Community based MHPSS is defined as an approach of providing mental health and psychosocial support in the community, where every potency and resource in the community are actively involved. Where professional actors like psychologists or counselors are not present, local communities (e.g., local health cadres, evacuation site/camp committee, village disaster response taskforce), as the first responders, can be equipped with the capacity to conduct community-based mental health and psychosocial interventions such as the psychological first aid skill and establishment of self-help group.
In small scale emergencies, YEU implemented community based MHPSS during the emergency response to the Mount Merapi eruption in 2020 and Mount Semeru eruption in 2021, resulting in important recommendations to address the wellbeing of the affected communities, such as preparing them on how to cope with worries and fears and return to normal activities, strengthening the families and caregivers in reducing the risk, and raising awareness on communication and information sharing mechanisms to ensure trustworthiness and inclusion.
Aside for local communities affected by both eruptions, YEU also conducted MHPSS intervention for survivors of terrorist bombing in Surabaya’s churches in 2018 and psychosocial support for the survivors including children of social conflict in Sidoarjo, East Java.
Psychosocial Need Mapping
To provide adequate and right-on-target psychosocial support, it is important to conduct initial psychosocial need mapping to provide baseline analysis on the condition of the at-risk individuals, prioritized for older people, persons with disabilities, and women (pregnant or breastfeeding) during the crisis (emergency response phase). As an example, need mapping can be carried out through a peer group conversation in which the participants appraise their current situation and emotions by using an activity clock and guided question.
Promoting Self-Help Group
As mentioned, strategy on empowering community based MHPSS can also be conducted by involving social and material resources in the community. Beside involving various stakeholders and optimizing existing social structure in the community, the most important actor to be involved is the at-risk persons/groups themselves and their families or caregivers. It aims to increase the participation of at-risk groups and ensure that the interventions are in accordance with the needs. It will also create a culture promoting community based MHPSS.

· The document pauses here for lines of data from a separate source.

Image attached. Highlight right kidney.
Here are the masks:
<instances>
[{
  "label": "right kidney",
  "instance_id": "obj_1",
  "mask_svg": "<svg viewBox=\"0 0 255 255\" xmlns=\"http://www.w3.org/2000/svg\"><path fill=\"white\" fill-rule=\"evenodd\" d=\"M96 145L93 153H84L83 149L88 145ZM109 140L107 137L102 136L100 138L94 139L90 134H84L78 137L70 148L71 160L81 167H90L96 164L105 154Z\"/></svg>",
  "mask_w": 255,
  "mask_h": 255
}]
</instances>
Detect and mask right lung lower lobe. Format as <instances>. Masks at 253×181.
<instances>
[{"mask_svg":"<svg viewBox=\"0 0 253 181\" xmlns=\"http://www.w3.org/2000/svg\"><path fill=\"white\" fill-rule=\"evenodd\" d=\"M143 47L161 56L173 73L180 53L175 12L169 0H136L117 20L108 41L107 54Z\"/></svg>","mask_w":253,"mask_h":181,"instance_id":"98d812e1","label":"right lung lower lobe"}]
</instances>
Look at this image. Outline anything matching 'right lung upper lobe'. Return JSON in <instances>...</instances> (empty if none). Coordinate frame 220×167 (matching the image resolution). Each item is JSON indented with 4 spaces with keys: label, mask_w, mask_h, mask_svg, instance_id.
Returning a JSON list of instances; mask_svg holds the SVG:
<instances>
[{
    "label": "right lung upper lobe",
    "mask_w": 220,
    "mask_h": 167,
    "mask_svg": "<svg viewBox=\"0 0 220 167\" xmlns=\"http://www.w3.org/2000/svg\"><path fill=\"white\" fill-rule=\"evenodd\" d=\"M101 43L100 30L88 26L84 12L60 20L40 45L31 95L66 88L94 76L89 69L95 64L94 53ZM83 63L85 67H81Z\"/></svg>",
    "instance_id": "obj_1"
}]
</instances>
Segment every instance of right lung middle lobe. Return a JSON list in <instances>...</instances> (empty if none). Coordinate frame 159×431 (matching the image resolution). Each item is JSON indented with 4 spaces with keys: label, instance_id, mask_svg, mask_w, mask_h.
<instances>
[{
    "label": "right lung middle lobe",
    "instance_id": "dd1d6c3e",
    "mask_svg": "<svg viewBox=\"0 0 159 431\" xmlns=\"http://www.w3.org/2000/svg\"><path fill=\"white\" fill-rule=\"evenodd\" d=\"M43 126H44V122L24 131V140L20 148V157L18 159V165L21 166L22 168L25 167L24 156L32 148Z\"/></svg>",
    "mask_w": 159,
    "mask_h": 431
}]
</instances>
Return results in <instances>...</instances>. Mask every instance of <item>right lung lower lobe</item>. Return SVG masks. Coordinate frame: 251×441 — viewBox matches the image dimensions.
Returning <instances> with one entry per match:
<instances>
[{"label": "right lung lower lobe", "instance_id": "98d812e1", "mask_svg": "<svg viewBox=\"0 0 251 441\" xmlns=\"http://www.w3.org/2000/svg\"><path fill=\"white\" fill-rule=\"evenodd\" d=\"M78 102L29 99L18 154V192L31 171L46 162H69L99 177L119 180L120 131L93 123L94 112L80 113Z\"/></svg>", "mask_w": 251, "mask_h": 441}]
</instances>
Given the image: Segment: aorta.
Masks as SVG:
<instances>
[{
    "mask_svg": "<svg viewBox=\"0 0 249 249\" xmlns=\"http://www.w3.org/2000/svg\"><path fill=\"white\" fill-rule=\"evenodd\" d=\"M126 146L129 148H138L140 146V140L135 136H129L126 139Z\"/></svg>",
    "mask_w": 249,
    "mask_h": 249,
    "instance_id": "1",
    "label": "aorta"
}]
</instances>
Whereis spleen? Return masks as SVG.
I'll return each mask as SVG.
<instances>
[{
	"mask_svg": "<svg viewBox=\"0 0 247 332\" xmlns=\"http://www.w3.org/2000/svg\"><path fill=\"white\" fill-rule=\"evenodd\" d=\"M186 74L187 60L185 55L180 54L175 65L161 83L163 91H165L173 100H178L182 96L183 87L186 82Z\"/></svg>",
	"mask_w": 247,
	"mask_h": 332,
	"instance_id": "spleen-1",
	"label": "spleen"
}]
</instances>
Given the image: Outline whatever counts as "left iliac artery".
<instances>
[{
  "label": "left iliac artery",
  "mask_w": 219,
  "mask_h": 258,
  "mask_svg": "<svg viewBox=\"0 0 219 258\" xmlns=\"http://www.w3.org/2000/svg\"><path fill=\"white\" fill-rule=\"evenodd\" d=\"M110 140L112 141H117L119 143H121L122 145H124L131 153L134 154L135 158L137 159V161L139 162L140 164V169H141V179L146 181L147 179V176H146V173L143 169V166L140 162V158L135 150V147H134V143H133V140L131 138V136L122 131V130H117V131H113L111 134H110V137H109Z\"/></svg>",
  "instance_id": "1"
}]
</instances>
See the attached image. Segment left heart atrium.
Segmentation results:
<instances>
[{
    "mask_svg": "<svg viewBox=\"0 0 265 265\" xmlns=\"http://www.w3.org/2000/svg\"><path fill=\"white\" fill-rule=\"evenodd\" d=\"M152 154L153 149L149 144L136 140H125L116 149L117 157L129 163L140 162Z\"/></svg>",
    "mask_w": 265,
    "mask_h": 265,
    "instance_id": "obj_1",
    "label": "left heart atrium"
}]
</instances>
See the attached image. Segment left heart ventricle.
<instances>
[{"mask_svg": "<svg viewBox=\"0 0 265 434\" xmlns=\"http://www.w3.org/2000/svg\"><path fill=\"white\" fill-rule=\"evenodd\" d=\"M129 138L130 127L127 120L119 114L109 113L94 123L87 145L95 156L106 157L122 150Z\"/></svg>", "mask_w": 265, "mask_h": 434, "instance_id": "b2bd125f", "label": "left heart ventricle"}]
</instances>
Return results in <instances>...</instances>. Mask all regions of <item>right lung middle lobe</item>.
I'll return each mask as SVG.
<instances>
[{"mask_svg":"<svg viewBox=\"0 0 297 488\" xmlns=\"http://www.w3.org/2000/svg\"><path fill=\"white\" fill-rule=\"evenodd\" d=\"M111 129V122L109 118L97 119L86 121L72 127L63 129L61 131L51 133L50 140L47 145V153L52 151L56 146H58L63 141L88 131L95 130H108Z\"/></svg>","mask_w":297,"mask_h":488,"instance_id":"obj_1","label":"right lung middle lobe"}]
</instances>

Psychological First Aid by First Responders
The psychological first aid (PFA) is a non-specialised intervention that can be conducted by trained local communities such as health cadres or camp committee. It is also a form of peer support and can be accompanied by a general stress management session. The IASC Guidelines on MHPSS mentioned that, “Most individuals experiencing acute mental distress following exposure to extremely stressful events are best supported without medication.” Therefore, PFA is not clinical or emergency psychiatric intervention, but “a humane, supportive response to a fellow human being who is suffering and who may need support.”
Reactivating and strengthening community's activities before crisis
Communities have capacities to build their own resilience against shocks or crisis if encouraged to focus on locally available resources. Activating community's activities such as community-based health services, prayer sessions, monthly meetings, arisan, education sessions for children, income generating activities etc makes them able to connect again to one another and support each other, while improving their well-being.
Based on the IASC Guidelines on MHPSS, the PFA entails:
• Protecting from further harm,
• Providing opportunity for survivors to talk about events without pressure,
• Listening patiently in an accepting and non-judgemental manner,
• Conveying genuine compassion,
• Identifying basic practical needs and ensuring that these are met,
• Asking for people’s concerns and trying to address these,
• Discouraging negative ways of coping, and
• Encouraging participation in normal daily routines (if possible) and use of positive means of coping.
• Inter-Agency Standing Committee (IASC) (2007). IASC Guidelines on Mental Health and Psychosocial Support in Emergency Settings. Geneva: IASC.